### EXCERPT TO READ
--*--
My entry was an even more last-minute, seat-of-the-pants effort than usual (even taking into account that most of my entries have only to be 75 words long), the difference in length being as big, if not a bigger, problem when it comes to counting the number of words in a 300-worder than when writing those words.
Anyway, I had, from the start, the (somewhat blindingly obvious) idea that the story would involve some type of tableau, but then nothing. Nothing. At. All.
Thus it was that, on the evening of January the 31st, I found myself sitting in a concert hall, completely story-free, having just finished listening to the (somewhat strange) Violin Concerto No.1 "Distant Light" by Péteris Vasks. As it was, by then, the interval, I thought I'd read the programme notes on the piece, whose second paragraph began, "Scored for strings, the work is cast in a single span lasting some thirty minutes and unfolds as a series of episodes, by turns contemplative and energetic...."
For some reason, both the idea of a partitioned story and (though less clear to me at that instant) the idea of different speeds somehow being involved stuck. I didn't really have much more than that with which to work. It didn't help that the concert (in a series of them that usually end at 21:30) only finished just before 22:00 (with the final piece, Shostakovich's 15th Symphony, not being one during which it's easy to invoke one's "literary" muse, if one has one at all). And then I had to drive home.
--*--
### SET OF TASKS
• A. Write out every remark the account sets off in round brackets.
• B. Please reproduce the stretch of the account from "For some reason, both" through "to drive home.", word for word.
The listing that comes next plays no part in this work.

### INFORMATION SHOWN
--*--
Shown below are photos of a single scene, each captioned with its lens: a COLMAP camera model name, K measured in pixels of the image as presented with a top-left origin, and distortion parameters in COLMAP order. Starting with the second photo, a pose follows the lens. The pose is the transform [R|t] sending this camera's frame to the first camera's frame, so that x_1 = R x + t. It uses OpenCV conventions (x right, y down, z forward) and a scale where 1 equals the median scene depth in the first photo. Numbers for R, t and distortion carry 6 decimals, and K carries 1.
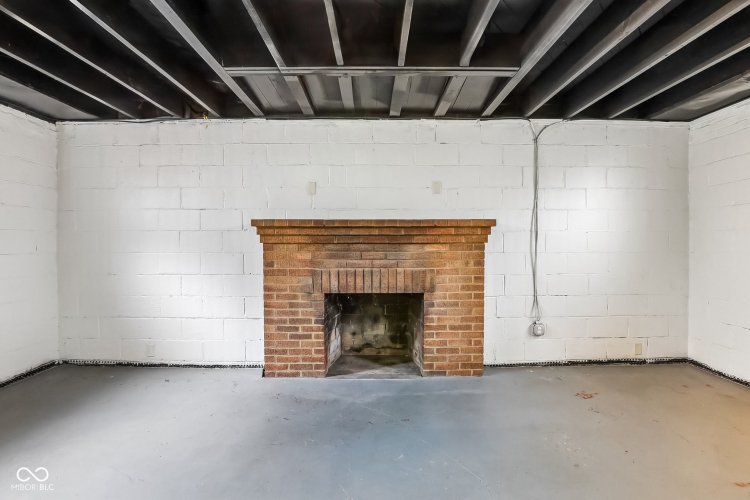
--*--
### ANSWERS BY TASK
• A.
- (even taking into account that most of my entries have only to be 75 words long)
- (somewhat blindingly obvious)
- (somewhat strange)
- (though less clear to me at that instant)
- (in a series of them that usually end at 21:30)
- (with the final piece, Shostakovich's 15th Symphony, not being one during which it's easy to invoke one's "literary" muse, if one has one at all)

• B.
For some reason, both the idea of a partitioned story and (though less clear to me at that instant) the idea of different speeds somehow being involved stuck. I didn't really have much more than that with which to work. It didn't help that the concert (in a series of them that usually end at 21:30) only finished just before 22:00 (with the final piece, Shostakovich's 15th Symphony, not being one during which it's easy to invoke one's "literary" muse, if one has one at all). And then I had to drive home.